Note: This reflection refers to Michael Pollan's book, "In Defense of Food," his lecture at UW-Madison as part of a campus wide program to called "Go Big Read."
I have to admit that I was a little afraid of reading Michael Pollan's book. First of all, I hate reading about food, because it makes me hungry or ill, depending on what state my stomach is in. As a college student, it makes me guilty, because I allow Rheta's to choose what is in my food, providing me only with an ingredient list and calorie count, as opposed to any kind of real notion as to where the food comes from. This is not different from the way I ate at home: I blindly ate what my mom made me because she was a doctor and she knew what was best for me. And apart from this whole inner food battle I've been fighting, I'm also cautious of journalists who marshal facts to say what they need them to say, and apply their own analysis that could be considerably unsound. Needless to say, I was feeling a little defensive about reading In Defense of Food.
I continued to be defensive; I read the book (grudgingly) because I got the book for free—how cool is that?—and because I wanted to have knowledge about the book before the lecture. In spite of the multiple grains of salt that I took while reading the book, I actually found myself enjoying the book and more or less agreeing with Pollan's ideas in his lecture. It startled me that the government could respond to lobbying from companies and fundamentally change the way our food is labeled and thus consumed. It alarmed me that the 100 calorie packs that I thought were a godsend, probably prompted me to eat more instead of less.
During the lecture, I found myself warming up to Pollan's way of addressing the matter. Bill Cronon was right; Michael Pollan was actually funny. I'm not sure what I was expecting; I'm actually really bad at foreseeing what long-coming events are like. I picture them in a different room, with different-looking people, and not in terms of ideas and reality.

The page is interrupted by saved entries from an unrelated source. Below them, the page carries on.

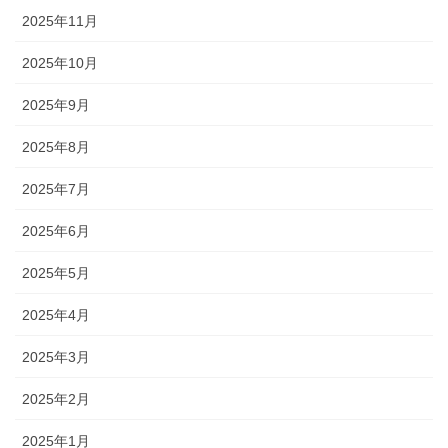
2025年11月
2025年10月
2025年9月
2025年8月
2025年7月
2025年6月
2025年5月
2025年4月
2025年3月
2025年2月
2025年1月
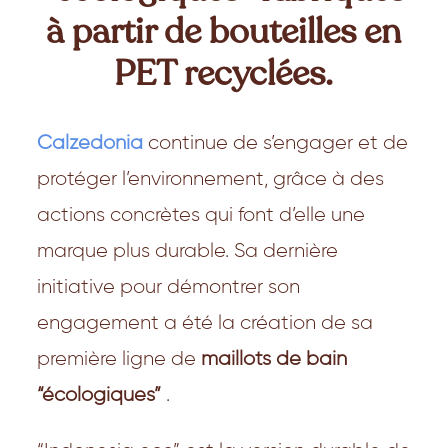
à partir de bouteilles en
PET recyclées.
Calzedonia
continue de s’engager et de
protéger l’environnement, grâce à des
actions concrètes qui font d’elle une
marque plus durable. Sa dernière
initiative pour démontrer son
engagement a été la création de sa
première ligne de
maillots de bain
“écologiques”
.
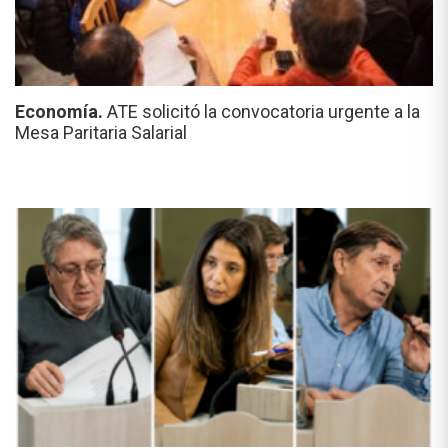
Economía.
ATE solicitó la convocatoria urgente a la
Mesa Paritaria Salarial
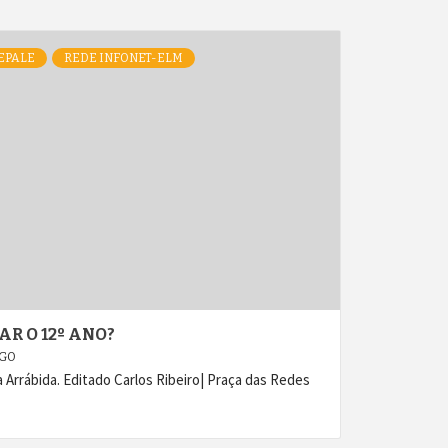
EPALE
REDE INFONET-ELM
R O 12º ANO?
AGO
 Arrábida. Editado Carlos Ribeiro| Praça das Redes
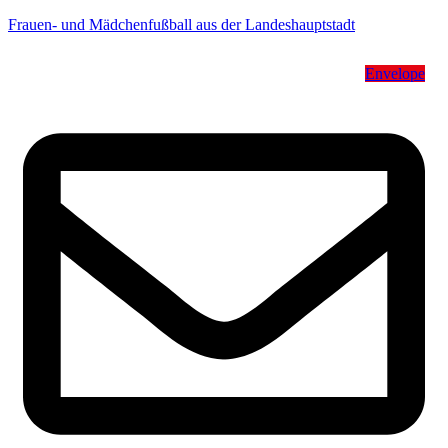
Frauen- und Mädchenfußball aus der Landeshauptstadt
Envelope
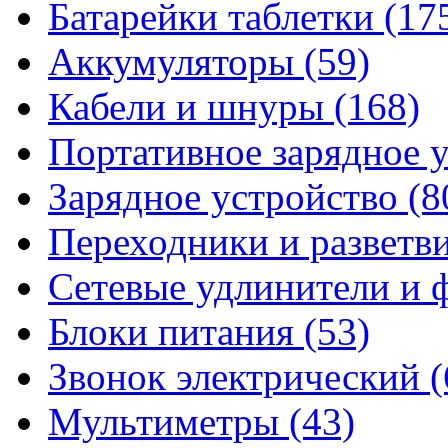
Батарейки таблетки
(17
Аккумуляторы
(59)
Кабели и шнуры
(168)
Портативное зарядное 
Зарядное устройство
(8
Переходники и разветв
Сетевые удлинители и
Блоки питания
(53)
Звонок электрический
(
Мультиметры
(43)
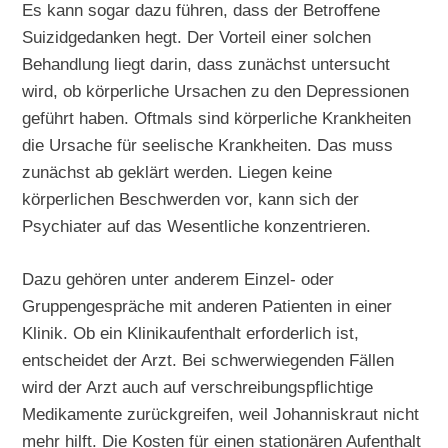
Es kann sogar dazu führen, dass der Betroffene
Suizidgedanken hegt. Der Vorteil einer solchen
Behandlung liegt darin, dass zunächst untersucht
wird, ob körperliche Ursachen zu den Depressionen
geführt haben. Oftmals sind körperliche Krankheiten
die Ursache für seelische Krankheiten. Das muss
zunächst ab geklärt werden. Liegen keine
körperlichen Beschwerden vor, kann sich der
Psychiater auf das Wesentliche konzentrieren.
Dazu gehören unter anderem Einzel- oder
Gruppengespräche mit anderen Patienten in einer
Klinik. Ob ein Klinikaufenthalt erforderlich ist,
entscheidet der Arzt. Bei schwerwiegenden Fällen
wird der Arzt auch auf verschreibungspflichtige
Medikamente zurückgreifen, weil Johanniskraut nicht
mehr hilft. Die Kosten für einen stationären Aufenthalt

Some moments were funny: Michael Pollan addressed the bitter irony of how low-fat food made America fat. Some moments were bursting with relativity: haven't we all scape-goated one food and eaten too much of everything else? Some moments were tender: Pollan felt the need to address our hearts, not just our bodies and our mouths, when he said that we should keep food in the community.
I liked that he spoke to us as Wisconsinites, and not as people of the world or of a broad American background. People surrounded me, filling half the Kohl Center. Maybe it's just me, but watching lectures, and seeing other people watch lectures touches my heart. I feel that for the moment that we are together watching someone else speak, we are one and united. I know that everyone in the room was engaged by what he had to say, and in this way, we all agreed.
As to the choice of book, I feel that this book was chosen because of the universality of the topic. Food is important to everyone; not only the young, not only the old, not just people with certain political affiliations, people who are Chinese, people of any religion and any class. Pollan's feelings about how food should be eaten dictate common sense reasoning about foods, nothing more or nothing less, mixed in with some commentary. In that way, I feel that it's a good idea to follow his food advice. However, whether or not you agree with Pollan's ideals, it is much more difficult to implement such a change, without taking careful steps. This is no reason to stop trying.
Me? Maybe I need to take more personal responsibility for my food intake: I am choosing to make a greater effort toward making my own food, and knowing where the food I eat comes from. This might be a little bit because I'm running out of money in my food account. But it is important to note that I am not making this change because of Michael Pollan, but because I feel I need to make it. (I'm pretty sure dorm food gives you acne and makes you eat more.) Nevertheless, Michael Pollan may have offended me into actually doing something about these worries.